Музыка

Мирослава Глумова
Он сидел у окна и смотрел на небо. Тучи, эти назойливые тяжелые и лохматые скитальцы, толпились повсюду, заслоняли собой простор, а ему так сильно нужна была ОНА, без неё ничего не получалось, ничего не складывалось.
Тишину нарушали настенные часы. Безразличные несговорчивые упрямцы секунду за секундой воровали драгоценное время. Их равномерное и насмешливое «…тик-так-тик-так…» больно, точно иголкой пронзало уши, заполняло мысли, и он с трудом выносил эту издевательскую пытку. Тонкими дрожащими узловатыми пальцами он цеплялся за спутанные волосы, тянул их изо всех сил, выл от боли, сжимался, цеплялся зубами за подоконник, терял себя и медленно сходил с ума.
Неожиданный ветер прервал его муки. Этот вольный шутник и балагур швырял в окна ветки, грохотал на крышах не прибитым железом, разбрасывал листья и буянил, как напившийся сверх меры бродяга, но, самое главное ему удалось — он прогнал тучи.
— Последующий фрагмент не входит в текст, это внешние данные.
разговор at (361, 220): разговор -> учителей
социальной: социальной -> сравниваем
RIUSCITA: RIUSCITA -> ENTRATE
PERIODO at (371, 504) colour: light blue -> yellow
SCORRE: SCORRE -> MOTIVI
Безмозглые нечесаные небесные овцы разбрелись и появилась ОНА. Огромная, величественная, совершенная. Даже ветер затих, залюбовавшись её красотой.
Мир превратился в беззвучие. Мерзким монотонным часам тоже пришлось заткнуться, они не смели нарушить сверхъестественную тишину.
Шаря по полу, заваленному всяким хламом, он нащупал, наконец, тетрадь и торопливо открыл чистую страницу. Бледные пальцы зажали карандаш, острый грифельный стержень прикоснулся к бумаге, время застыло и зазвучала музыка. Сегодня это был вальс: легкий, как первый снег; пьянящий, как молодое вино; волнующий, как долгожданный поцелуй и чарующий, как страстные объятия. С последней написанной нотой музыка стихла, звуки вернулись в мир и перестали быть такими враждебными как раньше. Он даже нашел в себе силы и простил часы. Он был счастлив и милосерден.
Всё будет завтра: восхищенные возгласы, рукоплескание и зависть, цветы и тайные признания. Сейчас во всем мире существовали только двое: композитор и полная луна.